## HOW TO COMPLETE THIS TASK
The listing below must be duplicated in full, with nothing altered.
----------------
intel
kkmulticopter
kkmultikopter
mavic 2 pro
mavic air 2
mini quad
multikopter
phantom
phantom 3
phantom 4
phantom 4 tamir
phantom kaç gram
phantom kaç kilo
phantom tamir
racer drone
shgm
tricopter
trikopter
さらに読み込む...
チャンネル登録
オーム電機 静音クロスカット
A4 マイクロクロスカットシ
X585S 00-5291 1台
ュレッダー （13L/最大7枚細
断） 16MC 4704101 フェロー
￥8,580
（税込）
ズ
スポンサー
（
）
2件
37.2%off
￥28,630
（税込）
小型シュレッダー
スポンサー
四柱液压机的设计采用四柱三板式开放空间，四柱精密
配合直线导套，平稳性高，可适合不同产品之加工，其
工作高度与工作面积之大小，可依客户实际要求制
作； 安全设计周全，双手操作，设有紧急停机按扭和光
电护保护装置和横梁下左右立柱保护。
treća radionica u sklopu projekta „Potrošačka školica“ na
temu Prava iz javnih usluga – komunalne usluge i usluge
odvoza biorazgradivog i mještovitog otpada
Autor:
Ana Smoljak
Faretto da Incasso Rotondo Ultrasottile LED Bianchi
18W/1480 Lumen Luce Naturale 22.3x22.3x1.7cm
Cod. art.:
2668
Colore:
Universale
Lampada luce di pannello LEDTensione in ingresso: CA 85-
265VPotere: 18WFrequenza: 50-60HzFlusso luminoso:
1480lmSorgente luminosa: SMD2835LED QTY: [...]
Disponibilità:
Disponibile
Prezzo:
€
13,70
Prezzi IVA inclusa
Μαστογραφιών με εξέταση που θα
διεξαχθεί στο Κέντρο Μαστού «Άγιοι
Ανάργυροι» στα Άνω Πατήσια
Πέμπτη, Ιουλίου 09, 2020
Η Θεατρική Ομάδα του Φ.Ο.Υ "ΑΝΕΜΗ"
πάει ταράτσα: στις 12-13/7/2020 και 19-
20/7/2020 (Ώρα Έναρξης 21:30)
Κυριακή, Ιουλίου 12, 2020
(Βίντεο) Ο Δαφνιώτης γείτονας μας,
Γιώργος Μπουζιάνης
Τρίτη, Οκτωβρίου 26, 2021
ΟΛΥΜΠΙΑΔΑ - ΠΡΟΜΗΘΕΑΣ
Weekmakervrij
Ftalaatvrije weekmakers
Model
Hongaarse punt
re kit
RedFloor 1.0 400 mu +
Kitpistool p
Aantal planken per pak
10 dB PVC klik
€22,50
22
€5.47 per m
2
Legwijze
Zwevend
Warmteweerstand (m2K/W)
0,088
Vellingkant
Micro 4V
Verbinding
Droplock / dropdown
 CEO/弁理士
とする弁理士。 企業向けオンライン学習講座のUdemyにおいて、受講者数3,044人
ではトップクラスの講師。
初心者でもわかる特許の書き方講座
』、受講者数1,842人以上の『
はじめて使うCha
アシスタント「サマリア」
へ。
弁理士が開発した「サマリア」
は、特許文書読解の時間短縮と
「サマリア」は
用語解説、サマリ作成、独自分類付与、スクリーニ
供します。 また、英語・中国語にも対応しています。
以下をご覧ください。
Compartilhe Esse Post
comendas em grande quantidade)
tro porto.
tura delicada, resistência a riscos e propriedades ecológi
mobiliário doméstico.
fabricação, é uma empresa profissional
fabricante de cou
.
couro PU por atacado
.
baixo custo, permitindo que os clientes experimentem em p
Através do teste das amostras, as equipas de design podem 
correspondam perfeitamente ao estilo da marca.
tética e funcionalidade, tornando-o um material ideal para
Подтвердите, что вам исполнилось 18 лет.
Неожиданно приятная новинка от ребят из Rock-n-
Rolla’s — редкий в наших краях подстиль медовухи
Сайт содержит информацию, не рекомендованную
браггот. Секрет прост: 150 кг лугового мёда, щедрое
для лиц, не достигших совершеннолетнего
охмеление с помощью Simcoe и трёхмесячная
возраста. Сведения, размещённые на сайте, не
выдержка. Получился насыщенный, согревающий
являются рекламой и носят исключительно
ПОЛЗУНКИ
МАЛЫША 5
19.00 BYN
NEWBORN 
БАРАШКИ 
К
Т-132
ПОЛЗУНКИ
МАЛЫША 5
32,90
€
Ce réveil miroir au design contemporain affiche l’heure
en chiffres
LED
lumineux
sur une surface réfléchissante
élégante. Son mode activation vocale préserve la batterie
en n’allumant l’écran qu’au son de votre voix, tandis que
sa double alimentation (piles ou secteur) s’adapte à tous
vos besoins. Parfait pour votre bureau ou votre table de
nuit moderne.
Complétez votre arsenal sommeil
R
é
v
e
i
----------------
## ANSWER BOX
intel
kkmulticopter
kkmultikopter
mavic 2 pro
mavic air 2
mini quad
multikopter
phantom
phantom 3
phantom 4
phantom 4 tamir
phantom kaç gram
phantom kaç kilo
phantom tamir
racer drone
shgm
tricopter
trikopter
さらに読み込む...
チャンネル登録
オーム電機 静音クロスカット
A4 マイクロクロスカットシ
X585S 00-5291 1台
ュレッダー （13L/最大7枚細
断） 16MC 4704101 フェロー
￥8,580
（税込）
ズ
スポンサー
（
）
2件
37.2%off
￥28,630
（税込）
小型シュレッダー
スポンサー
四柱液压机的设计采用四柱三板式开放空间，四柱精密
配合直线导套，平稳性高，可适合不同产品之加工，其
工作高度与工作面积之大小，可依客户实际要求制
作； 安全设计周全，双手操作，设有紧急停机按扭和光
电护保护装置和横梁下左右立柱保护。
treća radionica u sklopu projekta „Potrošačka školica“ na
temu Prava iz javnih usluga – komunalne usluge i usluge
odvoza biorazgradivog i mještovitog otpada
Autor:
Ana Smoljak
Faretto da Incasso Rotondo Ultrasottile LED Bianchi
18W/1480 Lumen Luce Naturale 22.3x22.3x1.7cm
Cod. art.:
2668
Colore:
Universale
Lampada luce di pannello LEDTensione in ingresso: CA 85-
265VPotere: 18WFrequenza: 50-60HzFlusso luminoso:
1480lmSorgente luminosa: SMD2835LED QTY: [...]
Disponibilità:
Disponibile
Prezzo:
€
13,70
Prezzi IVA inclusa
Μαστογραφιών με εξέταση που θα
διεξαχθεί στο Κέντρο Μαστού «Άγιοι
Ανάργυροι» στα Άνω Πατήσια
Πέμπτη, Ιουλίου 09, 2020
Η Θεατρική Ομάδα του Φ.Ο.Υ "ΑΝΕΜΗ"
πάει ταράτσα: στις 12-13/7/2020 και 19-
20/7/2020 (Ώρα Έναρξης 21:30)
Κυριακή, Ιουλίου 12, 2020
(Βίντεο) Ο Δαφνιώτης γείτονας μας,
Γιώργος Μπουζιάνης
Τρίτη, Οκτωβρίου 26, 2021
ΟΛΥΜΠΙΑΔΑ - ΠΡΟΜΗΘΕΑΣ
Weekmakervrij
Ftalaatvrije weekmakers
Model
Hongaarse punt
re kit
RedFloor 1.0 400 mu +
Kitpistool p
Aantal planken per pak
10 dB PVC klik
€22,50
22
€5.47 per m
2
Legwijze
Zwevend
Warmteweerstand (m2K/W)
0,088
Vellingkant
Micro 4V
Verbinding
Droplock / dropdown
 CEO/弁理士
とする弁理士。 企業向けオンライン学習講座のUdemyにおいて、受講者数3,044人
ではトップクラスの講師。
初心者でもわかる特許の書き方講座
』、受講者数1,842人以上の『
はじめて使うCha
アシスタント「サマリア」
へ。
弁理士が開発した「サマリア」
は、特許文書読解の時間短縮と
「サマリア」は
用語解説、サマリ作成、独自分類付与、スクリーニ
供します。 また、英語・中国語にも対応しています。
以下をご覧ください。
Compartilhe Esse Post
comendas em grande quantidade)
tro porto.
tura delicada, resistência a riscos e propriedades ecológi
mobiliário doméstico.
fabricação, é uma empresa profissional
fabricante de cou
.
couro PU por atacado
.
baixo custo, permitindo que os clientes experimentem em p
Através do teste das amostras, as equipas de design podem 
correspondam perfeitamente ao estilo da marca.
tética e funcionalidade, tornando-o um material ideal para
Подтвердите, что вам исполнилось 18 лет.
Неожиданно приятная новинка от ребят из Rock-n-
Rolla’s — редкий в наших краях подстиль медовухи
Сайт содержит информацию, не рекомендованную
браггот. Секрет прост: 150 кг лугового мёда, щедрое
для лиц, не достигших совершеннолетнего
охмеление с помощью Simcoe и трёхмесячная
возраста. Сведения, размещённые на сайте, не
выдержка. Получился насыщенный, согревающий
являются рекламой и носят исключительно
ПОЛЗУНКИ
МАЛЫША 5
19.00 BYN
NEWBORN 
БАРАШКИ 
К
Т-132
ПОЛЗУНКИ
МАЛЫША 5
32,90
€
Ce réveil miroir au design contemporain affiche l’heure
en chiffres
LED
lumineux
sur une surface réfléchissante
élégante. Son mode activation vocale préserve la batterie
en n’allumant l’écran qu’au son de votre voix, tandis que
sa double alimentation (piles ou secteur) s’adapte à tous
vos besoins. Parfait pour votre bureau ou votre table de
nuit moderne.
Complétez votre arsenal sommeil
R
é
v
e
i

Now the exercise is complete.